● **Exercise data**:
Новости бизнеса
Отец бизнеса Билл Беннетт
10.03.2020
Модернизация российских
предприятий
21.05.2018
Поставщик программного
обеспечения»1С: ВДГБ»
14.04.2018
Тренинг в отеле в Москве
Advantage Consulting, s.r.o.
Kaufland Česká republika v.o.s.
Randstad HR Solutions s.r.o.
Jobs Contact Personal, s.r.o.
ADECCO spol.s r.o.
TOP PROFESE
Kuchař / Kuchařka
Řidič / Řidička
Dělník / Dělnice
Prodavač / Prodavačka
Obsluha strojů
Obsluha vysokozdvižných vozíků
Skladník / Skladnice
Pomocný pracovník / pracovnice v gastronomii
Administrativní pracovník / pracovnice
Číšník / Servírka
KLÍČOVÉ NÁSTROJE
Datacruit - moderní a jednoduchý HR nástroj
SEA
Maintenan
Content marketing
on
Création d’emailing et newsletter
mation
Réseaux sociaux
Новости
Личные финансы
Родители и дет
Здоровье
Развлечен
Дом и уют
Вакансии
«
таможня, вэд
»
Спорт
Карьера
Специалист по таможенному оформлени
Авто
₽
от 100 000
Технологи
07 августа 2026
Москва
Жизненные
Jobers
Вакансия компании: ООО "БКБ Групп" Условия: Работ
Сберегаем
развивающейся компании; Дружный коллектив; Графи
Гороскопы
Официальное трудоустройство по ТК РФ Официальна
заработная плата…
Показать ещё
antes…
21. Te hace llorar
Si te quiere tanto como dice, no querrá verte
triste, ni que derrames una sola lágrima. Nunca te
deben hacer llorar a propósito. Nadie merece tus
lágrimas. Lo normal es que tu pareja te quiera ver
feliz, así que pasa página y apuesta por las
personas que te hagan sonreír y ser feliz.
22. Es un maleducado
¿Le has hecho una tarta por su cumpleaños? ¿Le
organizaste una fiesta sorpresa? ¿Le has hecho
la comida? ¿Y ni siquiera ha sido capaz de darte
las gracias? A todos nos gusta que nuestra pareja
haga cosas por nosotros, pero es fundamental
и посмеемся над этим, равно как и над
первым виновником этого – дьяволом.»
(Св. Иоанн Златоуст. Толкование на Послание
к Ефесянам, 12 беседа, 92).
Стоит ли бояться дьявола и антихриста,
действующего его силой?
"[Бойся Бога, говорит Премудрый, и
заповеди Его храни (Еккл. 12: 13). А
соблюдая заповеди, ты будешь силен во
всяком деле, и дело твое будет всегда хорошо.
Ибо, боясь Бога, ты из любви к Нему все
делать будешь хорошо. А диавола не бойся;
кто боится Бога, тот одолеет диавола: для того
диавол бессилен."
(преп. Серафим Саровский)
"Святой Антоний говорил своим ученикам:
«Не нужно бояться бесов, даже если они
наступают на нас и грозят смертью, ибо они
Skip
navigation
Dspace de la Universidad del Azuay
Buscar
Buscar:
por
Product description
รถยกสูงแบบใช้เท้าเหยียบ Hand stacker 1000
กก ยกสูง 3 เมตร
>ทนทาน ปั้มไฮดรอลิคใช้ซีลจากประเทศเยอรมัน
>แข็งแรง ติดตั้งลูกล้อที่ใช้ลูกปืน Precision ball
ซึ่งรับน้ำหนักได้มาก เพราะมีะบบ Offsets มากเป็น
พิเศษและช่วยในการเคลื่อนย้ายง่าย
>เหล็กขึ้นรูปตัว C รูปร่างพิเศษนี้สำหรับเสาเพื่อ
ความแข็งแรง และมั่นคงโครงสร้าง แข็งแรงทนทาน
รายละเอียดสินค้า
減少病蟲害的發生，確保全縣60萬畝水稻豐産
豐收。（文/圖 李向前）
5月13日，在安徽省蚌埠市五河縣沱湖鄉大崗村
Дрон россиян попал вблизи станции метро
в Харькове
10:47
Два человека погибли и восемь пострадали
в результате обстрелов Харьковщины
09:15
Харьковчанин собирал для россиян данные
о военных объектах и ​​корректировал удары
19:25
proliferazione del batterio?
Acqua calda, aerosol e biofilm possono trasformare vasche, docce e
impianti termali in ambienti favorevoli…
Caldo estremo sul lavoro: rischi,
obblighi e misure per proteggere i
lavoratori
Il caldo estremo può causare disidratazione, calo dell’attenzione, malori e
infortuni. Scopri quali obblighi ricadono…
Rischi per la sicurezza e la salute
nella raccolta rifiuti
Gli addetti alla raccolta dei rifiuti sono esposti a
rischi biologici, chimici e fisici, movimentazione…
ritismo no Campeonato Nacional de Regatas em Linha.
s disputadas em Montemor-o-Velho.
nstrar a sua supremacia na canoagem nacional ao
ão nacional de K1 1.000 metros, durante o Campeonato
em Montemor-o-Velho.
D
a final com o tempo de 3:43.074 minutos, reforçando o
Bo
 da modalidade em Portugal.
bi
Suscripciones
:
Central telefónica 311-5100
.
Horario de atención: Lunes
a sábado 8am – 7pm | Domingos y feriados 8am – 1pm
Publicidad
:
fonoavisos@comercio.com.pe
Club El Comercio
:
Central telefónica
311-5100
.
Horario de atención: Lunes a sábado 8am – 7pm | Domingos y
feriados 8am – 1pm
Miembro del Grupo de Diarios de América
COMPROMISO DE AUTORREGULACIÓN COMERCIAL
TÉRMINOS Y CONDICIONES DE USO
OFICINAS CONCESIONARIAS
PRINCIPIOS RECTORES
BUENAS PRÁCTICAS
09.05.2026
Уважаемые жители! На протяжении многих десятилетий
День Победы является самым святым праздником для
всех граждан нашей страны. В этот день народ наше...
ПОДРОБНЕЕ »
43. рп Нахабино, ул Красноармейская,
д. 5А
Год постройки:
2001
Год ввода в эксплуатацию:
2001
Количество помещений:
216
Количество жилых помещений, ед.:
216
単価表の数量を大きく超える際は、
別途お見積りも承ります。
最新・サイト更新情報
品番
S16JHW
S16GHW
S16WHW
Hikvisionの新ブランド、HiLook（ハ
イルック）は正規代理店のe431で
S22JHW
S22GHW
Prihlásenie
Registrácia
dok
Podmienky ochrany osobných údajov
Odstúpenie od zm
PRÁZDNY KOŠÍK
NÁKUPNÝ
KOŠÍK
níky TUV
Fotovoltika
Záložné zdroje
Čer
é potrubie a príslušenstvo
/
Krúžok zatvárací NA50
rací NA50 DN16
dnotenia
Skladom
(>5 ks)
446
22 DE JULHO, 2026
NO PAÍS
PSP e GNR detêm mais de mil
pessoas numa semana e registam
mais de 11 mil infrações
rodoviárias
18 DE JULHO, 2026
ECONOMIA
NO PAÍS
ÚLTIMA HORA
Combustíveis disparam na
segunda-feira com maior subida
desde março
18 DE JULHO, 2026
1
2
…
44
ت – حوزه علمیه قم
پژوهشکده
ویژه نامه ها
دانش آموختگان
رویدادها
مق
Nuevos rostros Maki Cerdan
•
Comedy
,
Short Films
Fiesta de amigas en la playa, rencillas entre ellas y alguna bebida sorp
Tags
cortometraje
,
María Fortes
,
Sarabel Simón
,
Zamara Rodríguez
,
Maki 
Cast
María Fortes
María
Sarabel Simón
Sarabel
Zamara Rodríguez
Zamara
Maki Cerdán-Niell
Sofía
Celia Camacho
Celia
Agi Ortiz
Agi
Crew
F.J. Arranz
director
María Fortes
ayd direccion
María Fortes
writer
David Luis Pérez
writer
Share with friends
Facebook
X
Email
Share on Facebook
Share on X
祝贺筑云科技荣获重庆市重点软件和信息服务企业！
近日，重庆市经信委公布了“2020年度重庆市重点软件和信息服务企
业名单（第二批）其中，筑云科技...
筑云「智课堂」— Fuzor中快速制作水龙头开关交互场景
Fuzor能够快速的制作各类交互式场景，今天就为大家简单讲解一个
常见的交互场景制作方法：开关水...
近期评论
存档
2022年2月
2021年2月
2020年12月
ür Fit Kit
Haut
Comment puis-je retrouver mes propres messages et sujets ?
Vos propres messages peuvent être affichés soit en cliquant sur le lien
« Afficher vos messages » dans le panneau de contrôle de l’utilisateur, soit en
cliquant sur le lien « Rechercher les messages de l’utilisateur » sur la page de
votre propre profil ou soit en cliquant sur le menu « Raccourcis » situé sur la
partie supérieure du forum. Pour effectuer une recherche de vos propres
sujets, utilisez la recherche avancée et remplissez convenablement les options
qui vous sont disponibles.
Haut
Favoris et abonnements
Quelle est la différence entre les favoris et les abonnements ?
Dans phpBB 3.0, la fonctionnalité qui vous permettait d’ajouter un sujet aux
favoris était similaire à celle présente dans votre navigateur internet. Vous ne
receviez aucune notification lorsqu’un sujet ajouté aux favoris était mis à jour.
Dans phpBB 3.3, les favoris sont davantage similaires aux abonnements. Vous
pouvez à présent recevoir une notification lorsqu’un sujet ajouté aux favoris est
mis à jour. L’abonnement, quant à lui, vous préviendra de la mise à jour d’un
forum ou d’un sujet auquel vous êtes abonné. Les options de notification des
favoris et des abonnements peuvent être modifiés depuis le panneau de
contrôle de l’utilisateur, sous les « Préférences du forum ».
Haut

● **What to produce**: Stop at the line containing "заповеди Его храни (Еккл. 12: 13). А". Please print exactly every line before it from the start of the records, plus that line itself, and nothing else.

● **Task response**:
Новости бизнеса
Отец бизнеса Билл Беннетт
10.03.2020
Модернизация российских
предприятий
21.05.2018
Поставщик программного
обеспечения»1С: ВДГБ»
14.04.2018
Тренинг в отеле в Москве
Advantage Consulting, s.r.o.
Kaufland Česká republika v.o.s.
Randstad HR Solutions s.r.o.
Jobs Contact Personal, s.r.o.
ADECCO spol.s r.o.
TOP PROFESE
Kuchař / Kuchařka
Řidič / Řidička
Dělník / Dělnice
Prodavač / Prodavačka
Obsluha strojů
Obsluha vysokozdvižných vozíků
Skladník / Skladnice
Pomocný pracovník / pracovnice v gastronomii
Administrativní pracovník / pracovnice
Číšník / Servírka
KLÍČOVÉ NÁSTROJE
Datacruit - moderní a jednoduchý HR nástroj
SEA
Maintenan
Content marketing
on
Création d’emailing et newsletter
mation
Réseaux sociaux
Новости
Личные финансы
Родители и дет
Здоровье
Развлечен
Дом и уют
Вакансии
«
таможня, вэд
»
Спорт
Карьера
Специалист по таможенному оформлени
Авто
₽
от 100 000
Технологи
07 августа 2026
Москва
Жизненные
Jobers
Вакансия компании: ООО "БКБ Групп" Условия: Работ
Сберегаем
развивающейся компании; Дружный коллектив; Графи
Гороскопы
Официальное трудоустройство по ТК РФ Официальна
заработная плата…
Показать ещё
antes…
21. Te hace llorar
Si te quiere tanto como dice, no querrá verte
triste, ni que derrames una sola lágrima. Nunca te
deben hacer llorar a propósito. Nadie merece tus
lágrimas. Lo normal es que tu pareja te quiera ver
feliz, así que pasa página y apuesta por las
personas que te hagan sonreír y ser feliz.
22. Es un maleducado
¿Le has hecho una tarta por su cumpleaños? ¿Le
organizaste una fiesta sorpresa? ¿Le has hecho
la comida? ¿Y ni siquiera ha sido capaz de darte
las gracias? A todos nos gusta que nuestra pareja
haga cosas por nosotros, pero es fundamental
и посмеемся над этим, равно как и над
первым виновником этого – дьяволом.»
(Св. Иоанн Златоуст. Толкование на Послание
к Ефесянам, 12 беседа, 92).
Стоит ли бояться дьявола и антихриста,
действующего его силой?
"[Бойся Бога, говорит Премудрый, и
заповеди Его храни (Еккл. 12: 13). А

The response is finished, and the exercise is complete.